◆ Assignment ◆
Scan the entries below and tally the lines that include "safety". Return nothing but the tally.

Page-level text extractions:
== == ==
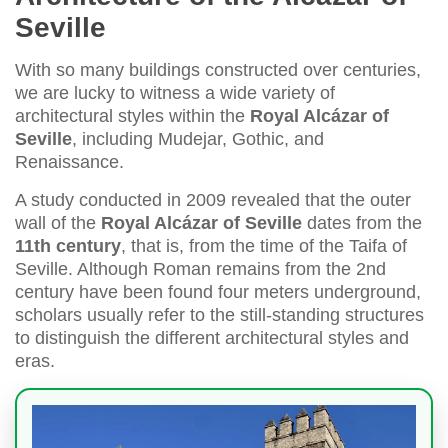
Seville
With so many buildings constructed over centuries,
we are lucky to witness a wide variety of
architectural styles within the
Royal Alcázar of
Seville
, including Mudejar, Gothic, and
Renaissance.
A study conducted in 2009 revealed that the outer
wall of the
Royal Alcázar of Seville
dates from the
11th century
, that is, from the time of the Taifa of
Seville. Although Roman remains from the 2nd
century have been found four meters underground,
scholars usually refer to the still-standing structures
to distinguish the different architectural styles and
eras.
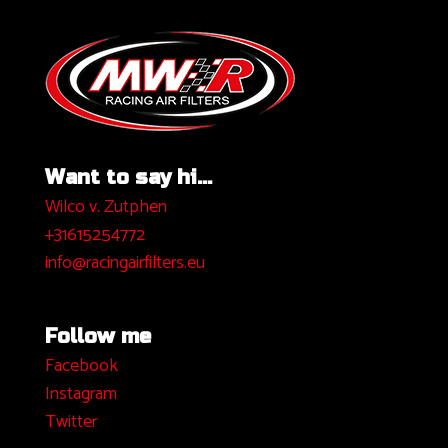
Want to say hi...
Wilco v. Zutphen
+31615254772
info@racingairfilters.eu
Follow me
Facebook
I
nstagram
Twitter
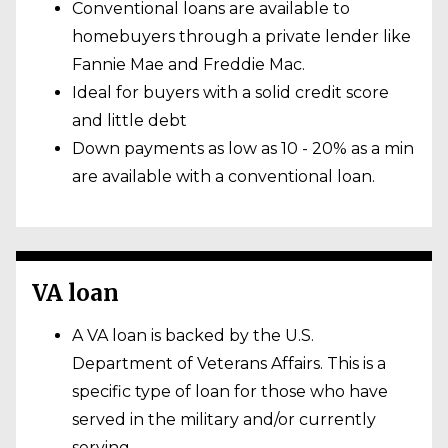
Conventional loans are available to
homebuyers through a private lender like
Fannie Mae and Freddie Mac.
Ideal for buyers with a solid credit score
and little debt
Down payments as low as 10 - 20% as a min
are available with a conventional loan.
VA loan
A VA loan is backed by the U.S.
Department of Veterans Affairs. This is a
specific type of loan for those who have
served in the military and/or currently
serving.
== == ==
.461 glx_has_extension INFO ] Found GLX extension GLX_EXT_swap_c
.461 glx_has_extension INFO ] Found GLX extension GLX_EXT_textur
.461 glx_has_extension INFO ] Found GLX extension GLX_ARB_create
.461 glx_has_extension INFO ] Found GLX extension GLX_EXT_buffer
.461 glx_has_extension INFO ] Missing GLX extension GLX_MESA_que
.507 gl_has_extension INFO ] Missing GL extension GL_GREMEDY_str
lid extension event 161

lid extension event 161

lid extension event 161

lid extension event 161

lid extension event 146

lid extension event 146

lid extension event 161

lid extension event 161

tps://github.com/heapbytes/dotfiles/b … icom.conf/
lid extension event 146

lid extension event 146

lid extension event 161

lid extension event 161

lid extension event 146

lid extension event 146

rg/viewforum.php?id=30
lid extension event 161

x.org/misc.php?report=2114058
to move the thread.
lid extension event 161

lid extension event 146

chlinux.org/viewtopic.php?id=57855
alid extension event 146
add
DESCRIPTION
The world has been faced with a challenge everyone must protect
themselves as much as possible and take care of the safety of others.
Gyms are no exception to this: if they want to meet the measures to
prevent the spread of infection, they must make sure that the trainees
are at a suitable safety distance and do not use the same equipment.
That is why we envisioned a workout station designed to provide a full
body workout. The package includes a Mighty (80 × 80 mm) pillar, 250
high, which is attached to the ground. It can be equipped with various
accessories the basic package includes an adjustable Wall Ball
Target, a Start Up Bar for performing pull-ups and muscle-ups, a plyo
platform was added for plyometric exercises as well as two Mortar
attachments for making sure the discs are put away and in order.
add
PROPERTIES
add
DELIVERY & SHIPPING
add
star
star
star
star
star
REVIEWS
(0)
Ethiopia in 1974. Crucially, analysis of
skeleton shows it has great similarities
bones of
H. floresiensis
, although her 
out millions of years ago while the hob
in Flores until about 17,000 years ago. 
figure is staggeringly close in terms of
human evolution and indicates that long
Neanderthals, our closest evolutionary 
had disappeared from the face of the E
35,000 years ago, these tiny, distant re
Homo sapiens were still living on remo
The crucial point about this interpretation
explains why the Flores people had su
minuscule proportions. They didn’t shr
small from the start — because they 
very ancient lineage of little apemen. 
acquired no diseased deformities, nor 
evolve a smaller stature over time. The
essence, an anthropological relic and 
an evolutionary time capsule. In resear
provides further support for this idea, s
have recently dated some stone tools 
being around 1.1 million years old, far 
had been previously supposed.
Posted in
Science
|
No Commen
== == ==
◆ The completed task ◆
2